I brine all poultry and most cuts of pork.  I do it for flavor profile but it does help with the moisture too.  I see above that someone brines for 2 to 7 days.  I've never brined anything longer than 3 days and no, I did not change the brine.  Brining poultry longer than 24 hours is not recommended but I have brined both chicken and turkey for 48 hours with no problems.

When I brine I also inject at the start of the brining period.  On poultry I just inject the breast meat.  Then into the brining bag, seal it up air tight, then in the refrigerator or a cooler filled with ice.

By injecting you can get away with much shorter brining periods, like 12 hours, but I can tell the difference in the taste between a meat that has been short brined compared to 24 hours or longer.

I use Ziplock bags for brining.  I have 2, 3, and 10 gallon sizes.  The 2 gallon gets the most use.  3 gallon next most used.  The 10 gallon I use just for big turkeys.  The 3 and 10 gallon sizes are actually storage bags but they are food safe.


----------



## twotwentyfive

Will try injecting as well, thanks much for the help


----------



## daveinflorida

I brined a pork roast and a pack of wings last nite.  Put the roast on at 0830 this morning. Check out first pic. I'll be posting more pics throughout the smoke today.


----------



## bluewhisper

Once I brined a pork roast with some aromatics like cardamom and coriander, and it turned out tasting like a giant frankfurter.


----------



## forluvofsmoke

BlueWhisper said:


> Once I brined a pork roast with some aromatics like cardamom and coriander, and it turned out tasting like a giant frankfurter.


If the taste reminded you of a frankfurter, that would be off-putting, unless it was your intention and you expected it, of course...assuming this was not your intent, lesson learned, and we learn what we do or do not like by trying new things.

Some spices just don't go well with certain preparations or meats, while others can make it shine. Keep your ingredients simple and basic if you want to experiment with a brine or dry rub. Taste and smell the blend as you build it, before settling on trying it...this will tell you much about the blend, and you can modify it to suit your preference. I never use a spice blend without smelling and tasting it first, bearing in mind the mingling of flavors from meat and smoke.

Realizing the subtle flavor characteristics, some spice blends may not suit your taste for a particular cut/species of smoked meat (or a specific type of wood) while it may give a better match for char-grilling. That same blend may be too bland when grilled over a gas flame where additional layers of flavor and aroma may be to your liking, as an example. So, if you really want to build a specific flavor profile, you need to consider the cooking method, type of (or lack of) smoke, and any additional flavors you will get from the fuel source, such as hardwood lump or charcoal. When grilling, I stay away from gas, mostly due to the lack of additional flavor potential.

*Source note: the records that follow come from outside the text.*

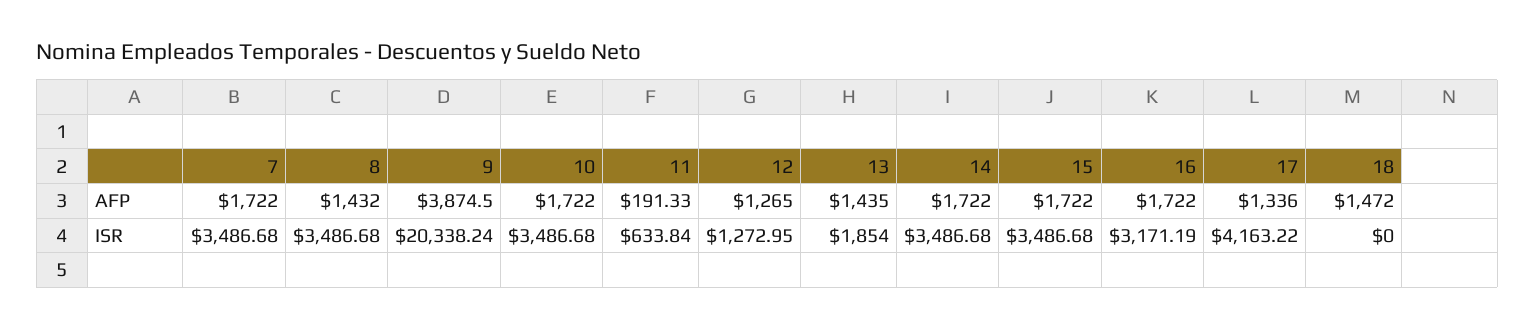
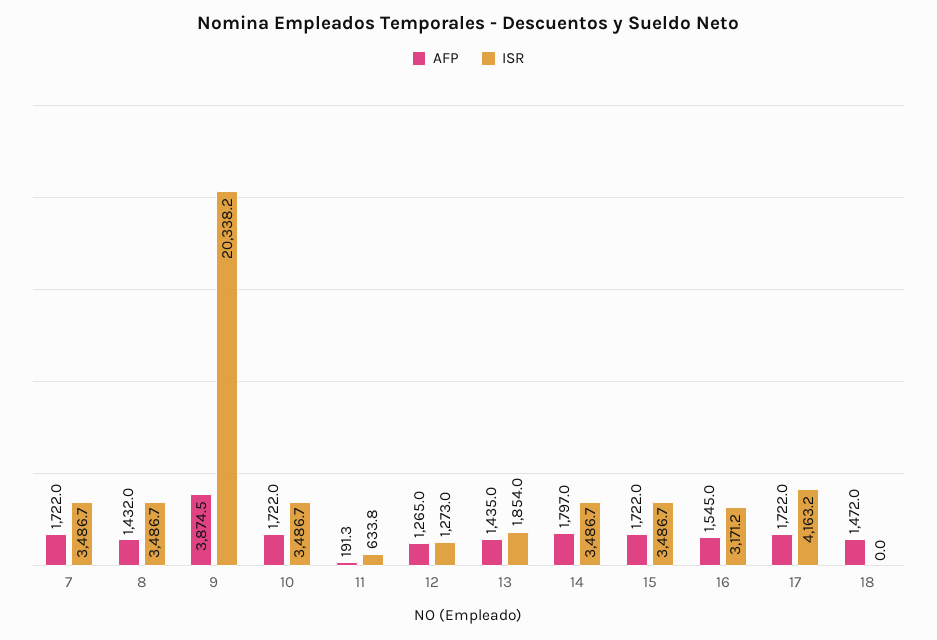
  {
    "AFP": {
      "7": 1722,
      "8": 1432,
      "9": 3874.5,
      "10": 1722,
      "11": 191.33,
      "12": 1265,
      "13": 1435,
-     "14": 1722,
+     "14": 1797,
      "15": 1722,
-     "16": 1722,
+     "16": 1545,
-     "17": 1336,
+     "17": 1722,
      "18": 1472
    },
    "ISR": {
      "7": 3486.68,
      "8": 3486.68,
      "9": 20338.24,
      "10": 3486.68,
      "11": 633.84,
      "12": 1272.95,
      "13": 1854,
      "14": 3486.68,
      "15": 3486.68,
      "16": 3171.19,
      "17": 4163.22,
      "18": 0
    }
  }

I don't brine often...usually it's a spur of the moment situation where my previously frozen meat has thawed too early or will thaw too late for my original planned cooking date, which isn't normal for me...but when I do brine it is generally to extend the refrigerated life of the meat, and I try to follow a flavor profile which will enhance my final seasoning (dry rub and/or finishing sauce [which I also rarely use]) and intended cooking method. As for use of brines for enhanced moisture retention in the pork, yes it does help to some degree, but I noticed this mostly with pork that was not previously enhanced (not cryovac packed). I have refined my smoking method just to give me that extra assurance for moisture retention, and that is what I use faithfully now.

Eric


----------